Afraid because Trump has time and time again told an entire religion to get out of our country based on what he has learned about the religion in our media and popular culture. He doesn't understand what the Islamic faith is really about. He hasn't taken a moment to stop and look at what they really believe; to study it academically even for five minutes. Afraid because Trump has been as racist as the times of slavery toward people who have come from Mexico to try and have a better life. Allowing a candidate for any office to have even half of the "success" that Trump has based on those two platforms alone makes me wonder what America really stands for.
I cannot say that his comments toward women do not affect me. As not only a woman, but as someone who has experienced the sexual harassment that comes with being a woman in todays world, I am utterly disgusted. Are women simply viewed as objects to you, America? Are we nothing more than something you own? For a country that preaches equality, we have just elected a leader who quite honestly I don't believe knows the meaning of the word.
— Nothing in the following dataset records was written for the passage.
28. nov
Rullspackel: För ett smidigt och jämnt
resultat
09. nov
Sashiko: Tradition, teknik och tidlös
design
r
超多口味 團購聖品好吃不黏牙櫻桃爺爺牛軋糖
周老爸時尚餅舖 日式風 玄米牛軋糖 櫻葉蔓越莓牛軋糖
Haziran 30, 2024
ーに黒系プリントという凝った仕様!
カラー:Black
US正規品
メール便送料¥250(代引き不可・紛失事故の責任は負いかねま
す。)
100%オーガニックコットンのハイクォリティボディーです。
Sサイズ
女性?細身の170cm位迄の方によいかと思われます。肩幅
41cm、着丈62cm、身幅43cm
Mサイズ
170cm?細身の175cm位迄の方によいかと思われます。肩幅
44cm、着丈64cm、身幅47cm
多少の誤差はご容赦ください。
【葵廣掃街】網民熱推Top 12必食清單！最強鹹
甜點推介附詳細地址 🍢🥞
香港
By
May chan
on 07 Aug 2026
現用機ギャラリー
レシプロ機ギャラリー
I am ashamed to be an American today. Ashamed because we have allowed someone who cannot be further from what America was built off of, and that is freedom of religion and equality of all people. Who could forget that the settlers left England to get away from the Anglican Church? They were tired of being told what to believe and yet, here we are. Telling an entire faith community to get out of our country......No. I am ashamed because I do not want to tell them to leave. I want to embrace them, and give them someplace safe to live and to raise a family.
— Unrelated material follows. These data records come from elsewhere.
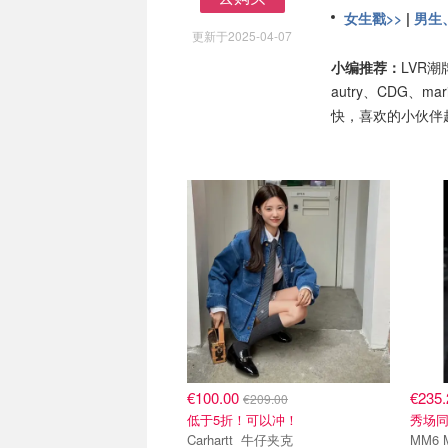
去购买
女生戳>>
|
男生
更新于2025-04-07
小编推荐：
LVR
autry、CDG、ma
快，喜欢的小伙伴
€100.00
€235
€209.00
低于5折！可以冲！
秀场
Carhartt 牛仔夹克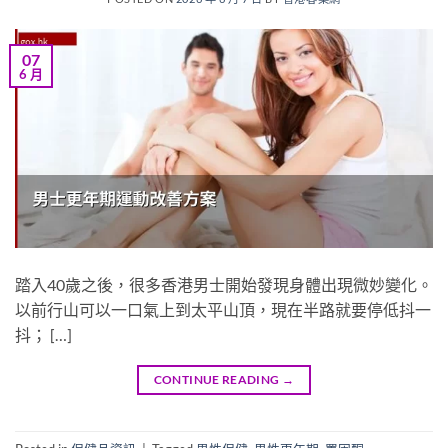
07
6 月
踏入40歲之後，很多香港男士開始發現身體出現微妙變化。
以前行山可以一口氣上到太平山頂，現在半路就要停低抖一
抖； […]
CONTINUE READING
→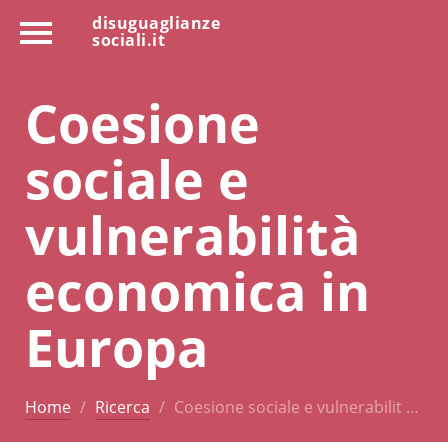
disuguaglianze
sociali.it
Coesione
sociale e
vulnerabilità
economica in
Europa
Home
Ricerca
Coesione sociale e vulnerabilit …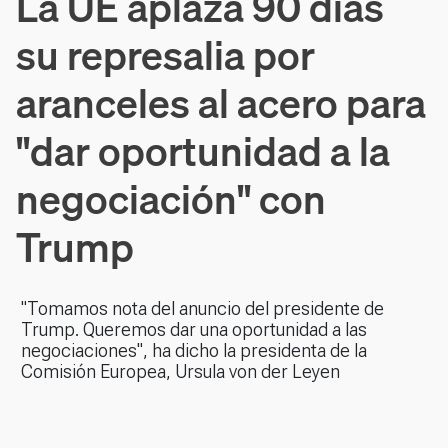
La UE aplaza 90 días
su represalia por
aranceles al acero para
"dar oportunidad a la
negociación" con
Trump
"Tomamos nota del anuncio del presidente de
Trump. Queremos dar una oportunidad a las
negociaciones", ha dicho la presidenta de la
Comisión Europea, Ursula von der Leyen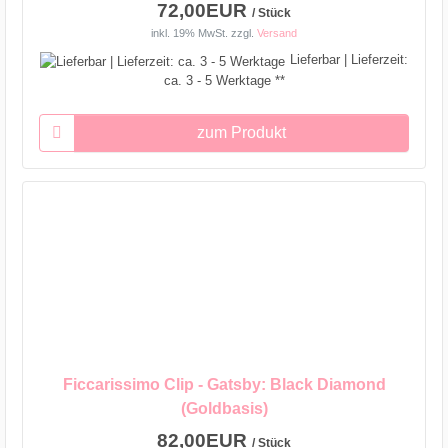
72,00EUR
/ Stück
inkl. 19% MwSt.
zzgl.
Versand
Lieferbar | Lieferzeit:
ca. 3 - 5 Werktage **
zum Produkt
Ficcarissimo Clip - Gatsby: Black Diamond
(Goldbasis)
82,00EUR
/ Stück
Ashamed because we are telling an entire race to go back to where they escaped from. To put their lives, their families, in danger because they "stole our jobs". No. America we have become lazy. There is a reason you don't see Americans in the positions you claim have been stolen from us. And that, quite honestly, is because we have become to lazy to do the work ourselves.
Ashamed because women fought so hard just under 100 years ago to be seen as equal, and we have taken a giant step back. Because our newly elected president would just rather "Grab them by the p***y", to quote him directly. Ashamed because women yet again have been categorized as objects, property, to our male "superiors".
So, America, there you have it. We have a leader that, well honestly, reflects the views that sadly are quite prominent in our popular culture. The views of Muslims only being violent, when I promise you not all of them are. The views that Mexicans are are illegals who have "hopped the boarder to steal our jobs", which I promise you they did not. And the view that women are objects. Which, I promise you, we are not.
America, today, November 9th, 2016, I mourn for our nation. I mourn for where we are not only as a nation, but as mankind. We need saving. We need saving from ourselves and from the views that we hold. These two days will go down in history, and for the first time in my life I cannot say that I am proud to be an American.